**Data for review**
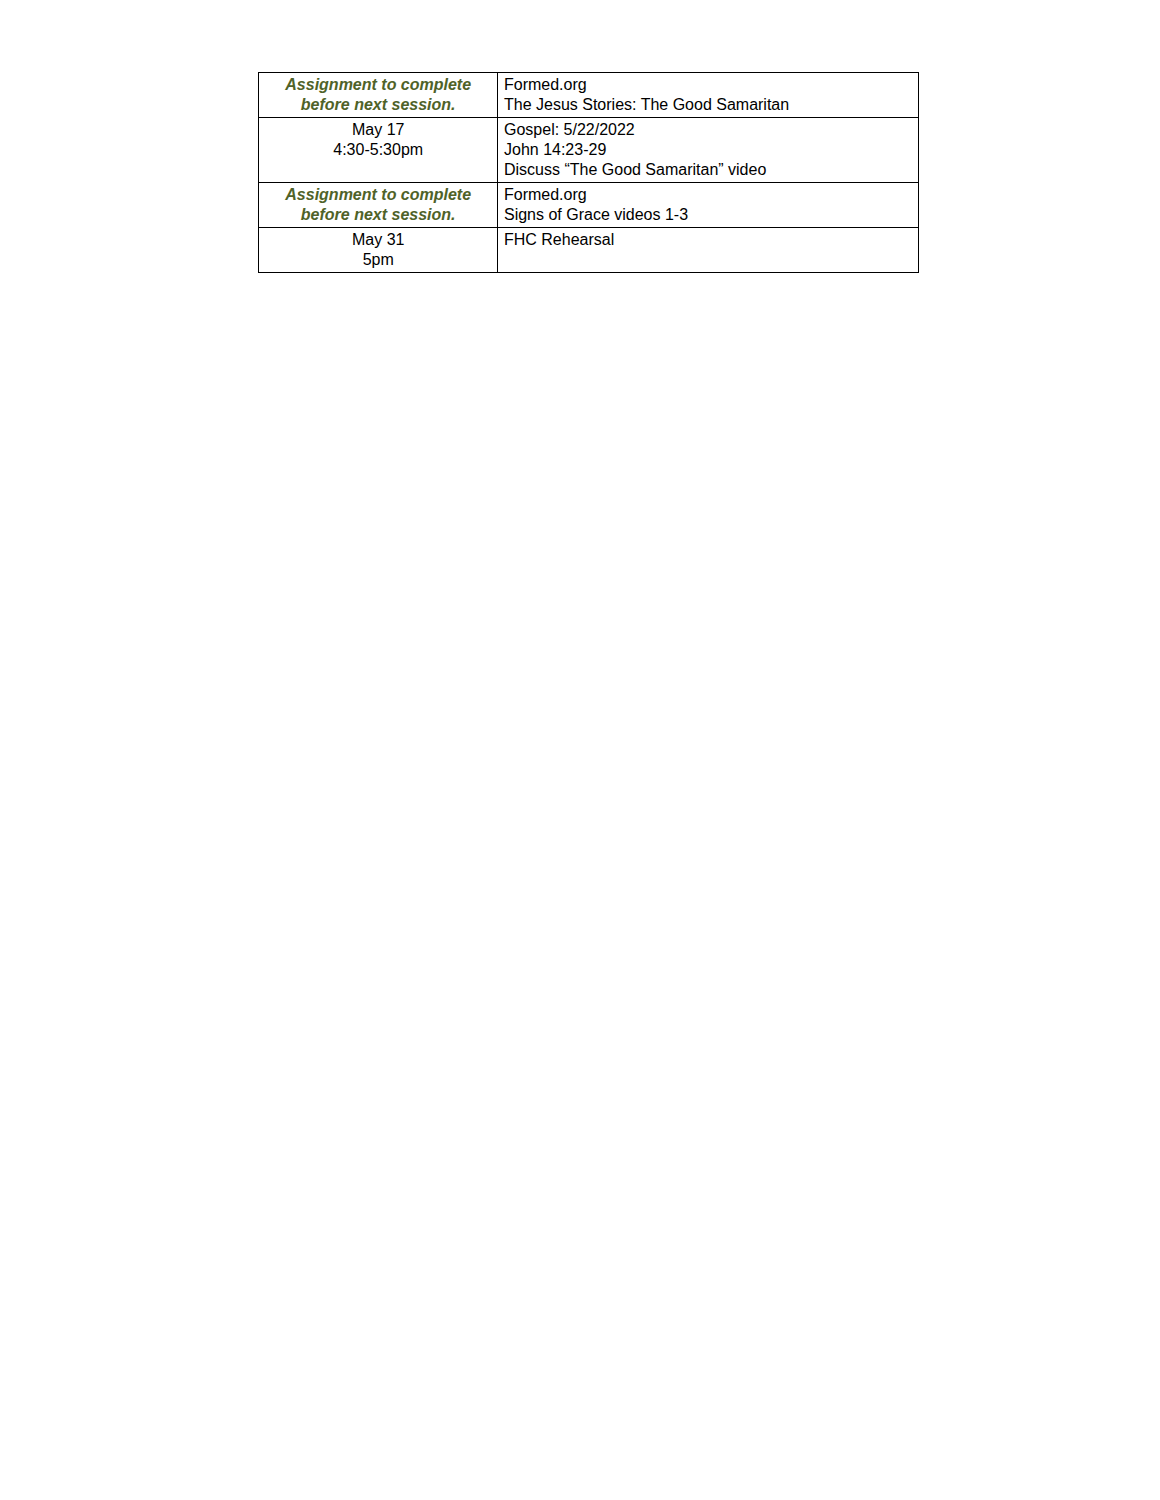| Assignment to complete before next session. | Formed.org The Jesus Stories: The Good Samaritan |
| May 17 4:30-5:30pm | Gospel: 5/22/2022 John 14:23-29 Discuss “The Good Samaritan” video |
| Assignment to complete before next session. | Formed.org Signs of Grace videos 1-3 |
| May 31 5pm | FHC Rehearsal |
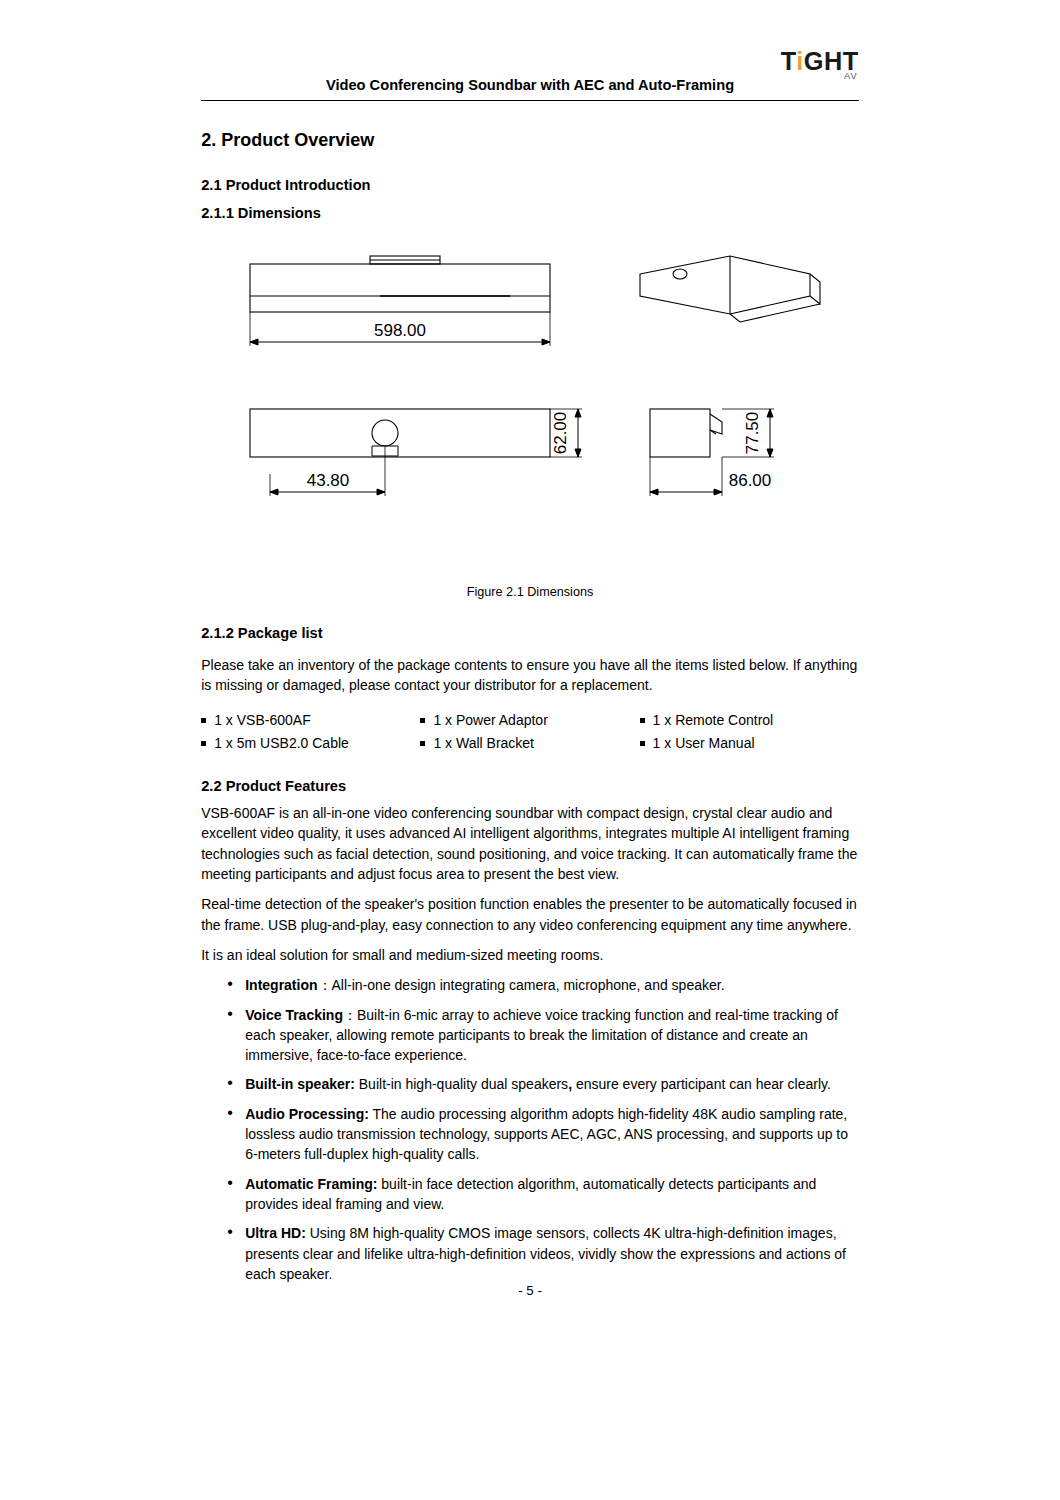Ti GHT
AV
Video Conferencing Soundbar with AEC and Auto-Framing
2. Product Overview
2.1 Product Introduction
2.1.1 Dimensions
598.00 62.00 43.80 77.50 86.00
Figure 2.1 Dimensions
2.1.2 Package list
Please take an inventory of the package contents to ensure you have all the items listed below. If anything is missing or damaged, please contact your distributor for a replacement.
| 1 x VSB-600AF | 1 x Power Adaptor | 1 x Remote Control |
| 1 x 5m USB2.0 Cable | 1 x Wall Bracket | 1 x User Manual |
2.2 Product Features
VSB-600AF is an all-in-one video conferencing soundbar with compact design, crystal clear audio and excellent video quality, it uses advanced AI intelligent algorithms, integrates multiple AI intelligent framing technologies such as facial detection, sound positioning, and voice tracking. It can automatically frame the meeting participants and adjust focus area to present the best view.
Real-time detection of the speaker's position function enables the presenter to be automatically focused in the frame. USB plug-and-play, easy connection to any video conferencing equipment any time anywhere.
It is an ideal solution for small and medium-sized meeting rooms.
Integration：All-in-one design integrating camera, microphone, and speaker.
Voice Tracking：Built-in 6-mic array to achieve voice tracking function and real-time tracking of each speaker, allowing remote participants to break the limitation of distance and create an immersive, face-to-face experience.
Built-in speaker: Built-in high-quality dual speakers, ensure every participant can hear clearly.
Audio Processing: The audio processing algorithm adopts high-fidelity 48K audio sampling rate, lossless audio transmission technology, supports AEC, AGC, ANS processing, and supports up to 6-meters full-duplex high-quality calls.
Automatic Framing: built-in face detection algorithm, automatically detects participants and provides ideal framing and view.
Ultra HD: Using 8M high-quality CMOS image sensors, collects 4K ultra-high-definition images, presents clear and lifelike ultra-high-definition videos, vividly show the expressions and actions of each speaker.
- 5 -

...

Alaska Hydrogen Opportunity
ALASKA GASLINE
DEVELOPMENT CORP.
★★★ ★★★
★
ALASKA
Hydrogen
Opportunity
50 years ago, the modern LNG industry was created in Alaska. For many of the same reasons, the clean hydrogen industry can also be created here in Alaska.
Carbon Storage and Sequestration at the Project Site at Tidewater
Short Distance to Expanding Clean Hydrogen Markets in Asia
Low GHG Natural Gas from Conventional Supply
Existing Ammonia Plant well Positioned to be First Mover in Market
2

---

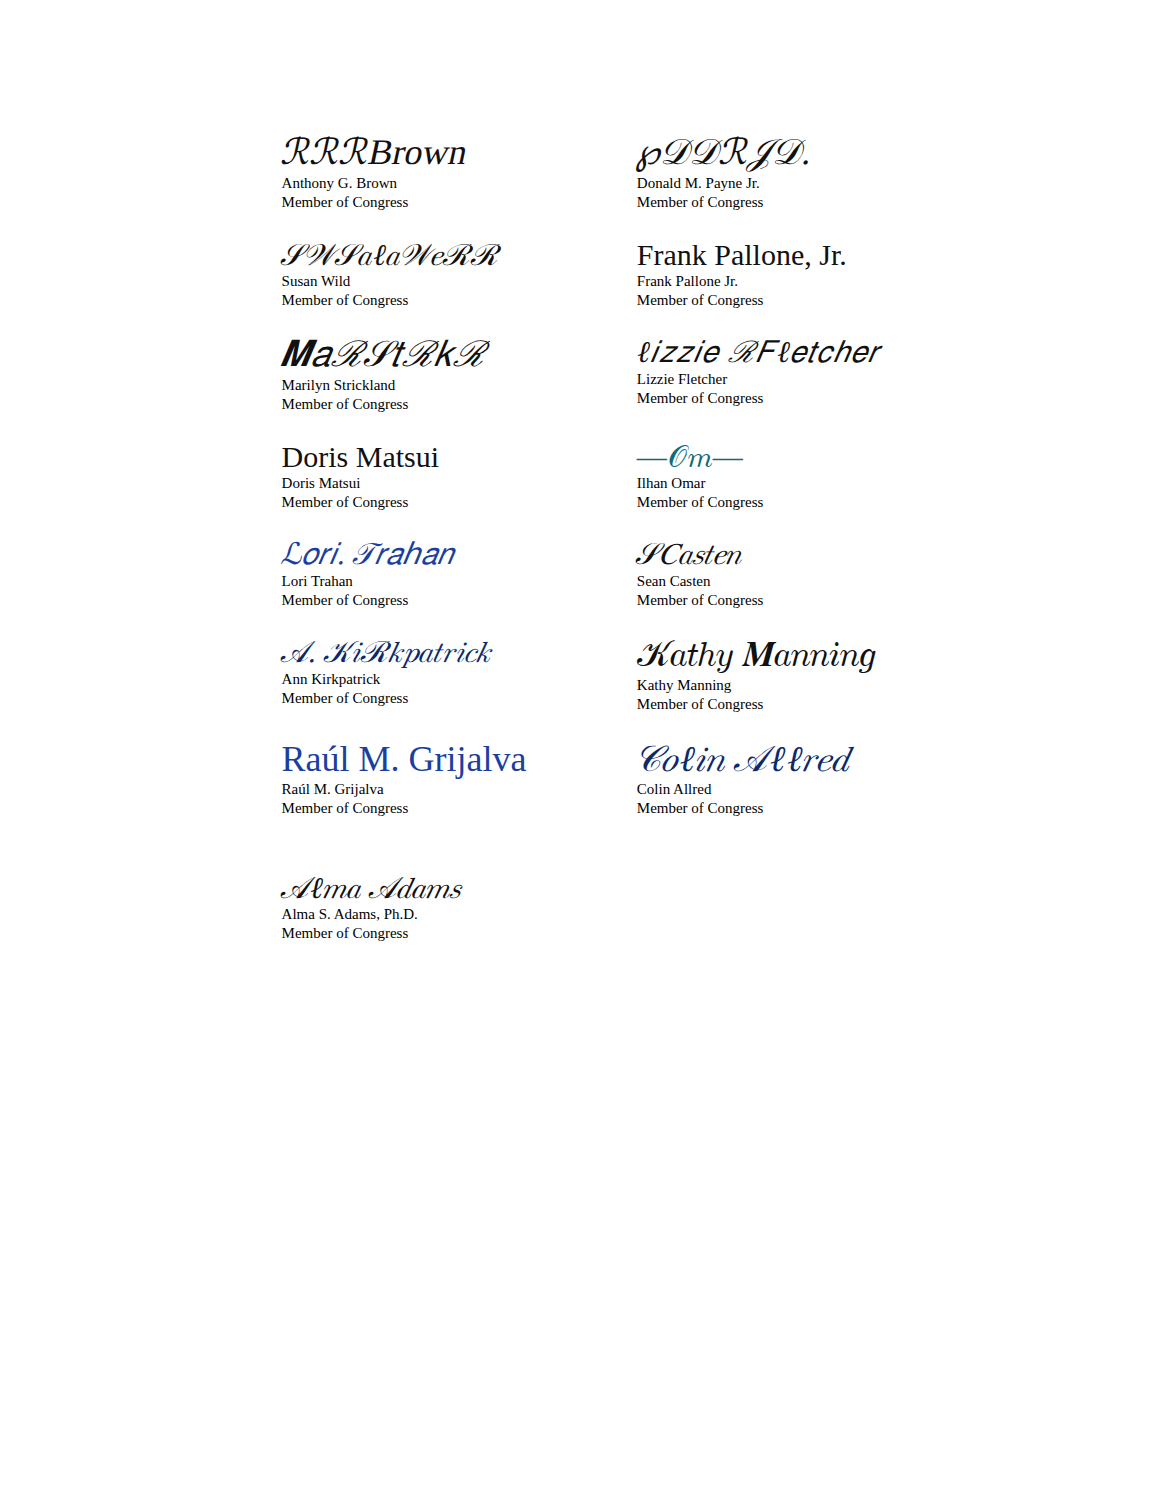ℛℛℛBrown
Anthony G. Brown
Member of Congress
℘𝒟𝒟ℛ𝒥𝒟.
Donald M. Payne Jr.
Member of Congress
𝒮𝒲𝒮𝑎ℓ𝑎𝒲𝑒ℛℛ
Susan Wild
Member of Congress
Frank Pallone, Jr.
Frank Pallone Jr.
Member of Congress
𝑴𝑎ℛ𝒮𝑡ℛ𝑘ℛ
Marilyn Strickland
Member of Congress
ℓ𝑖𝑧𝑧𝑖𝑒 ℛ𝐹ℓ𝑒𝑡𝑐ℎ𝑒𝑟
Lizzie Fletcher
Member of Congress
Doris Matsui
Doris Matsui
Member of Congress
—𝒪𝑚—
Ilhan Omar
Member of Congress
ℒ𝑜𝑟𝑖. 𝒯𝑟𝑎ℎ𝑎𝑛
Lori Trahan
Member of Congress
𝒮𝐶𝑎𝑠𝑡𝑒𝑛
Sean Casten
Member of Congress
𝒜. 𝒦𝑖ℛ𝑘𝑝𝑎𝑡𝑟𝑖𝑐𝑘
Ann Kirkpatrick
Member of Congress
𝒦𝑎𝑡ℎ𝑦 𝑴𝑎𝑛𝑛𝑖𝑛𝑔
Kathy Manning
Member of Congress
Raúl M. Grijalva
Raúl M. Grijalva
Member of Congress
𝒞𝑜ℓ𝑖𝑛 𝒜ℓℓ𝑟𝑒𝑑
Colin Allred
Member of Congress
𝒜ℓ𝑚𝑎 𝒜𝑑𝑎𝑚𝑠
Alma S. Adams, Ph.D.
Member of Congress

**Your assignment**
Within the listing above, extract exactly the lines that run from the one containing "Good Samaritan |" through the one containing "Integration：All-in-one design integrating", excluding any pictures.

**Answer section**
| Assignment to complete before next session. | Formed.org The Jesus Stories: The Good Samaritan |
| May 17 4:30-5:30pm | Gospel: 5/22/2022 John 14:23-29 Discuss “The Good Samaritan” video |
| Assignment to complete before next session. | Formed.org Signs of Grace videos 1-3 |
| May 31 5pm | FHC Rehearsal |
Ti GHT
AV
Video Conferencing Soundbar with AEC and Auto-Framing
2. Product Overview
2.1 Product Introduction
2.1.1 Dimensions
598.00 62.00 43.80 77.50 86.00
Figure 2.1 Dimensions
2.1.2 Package list
Please take an inventory of the package contents to ensure you have all the items listed below. If anything is missing or damaged, please contact your distributor for a replacement.
| 1 x VSB-600AF | 1 x Power Adaptor | 1 x Remote Control |
| 1 x 5m USB2.0 Cable | 1 x Wall Bracket | 1 x User Manual |
2.2 Product Features
VSB-600AF is an all-in-one video conferencing soundbar with compact design, crystal clear audio and excellent video quality, it uses advanced AI intelligent algorithms, integrates multiple AI intelligent framing technologies such as facial detection, sound positioning, and voice tracking. It can automatically frame the meeting participants and adjust focus area to present the best view.
Real-time detection of the speaker's position function enables the presenter to be automatically focused in the frame. USB plug-and-play, easy connection to any video conferencing equipment any time anywhere.
It is an ideal solution for small and medium-sized meeting rooms.
Integration：All-in-one design integrating camera, microphone, and speaker.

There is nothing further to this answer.